▸ **DIRECTIONS**:
Apart from the pictures, everything in the lines below must be printed exactly.

*** Opening RECORDED INFORMATION ***

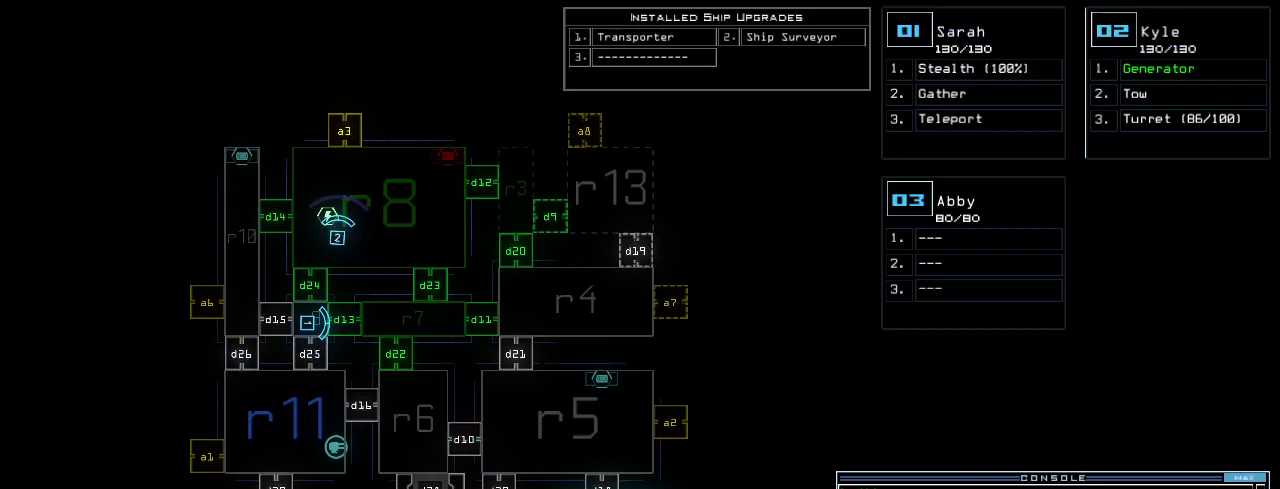
{"keys": [], "events": []}
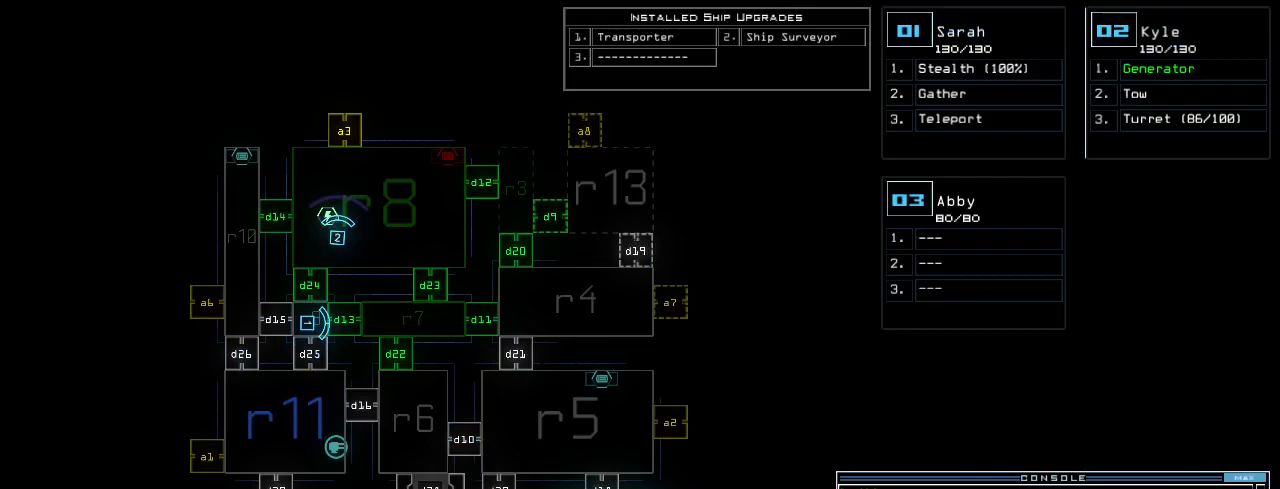
{"keys": [], "events": []}
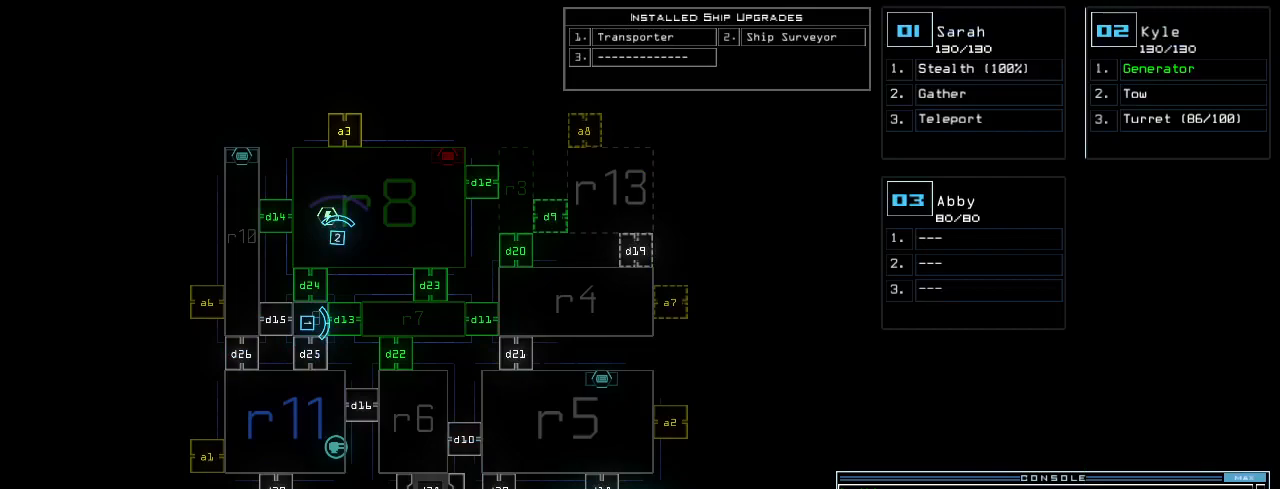
{"keys": [], "events": [[380, "1", "down"], [460, "1", "up"]]}
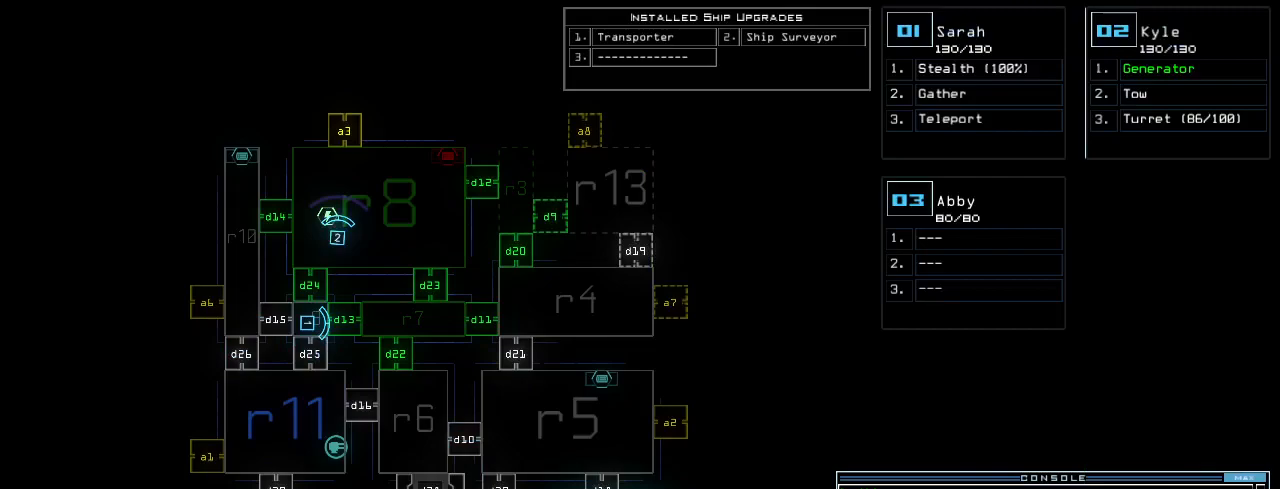
{"keys": [], "events": [[400, "return", "down"], [460, "return", "up"]]}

*** Closing RECORDED INFORMATION ***

▸ **YOUR SOLUTION**:
{"keys": [], "events": []}
{"keys": [], "events": []}
{"keys": [], "events": [[380, "1", "down"], [460, "1", "up"]]}
{"keys": [], "events": [[400, "return", "down"], [460, "return", "up"]]}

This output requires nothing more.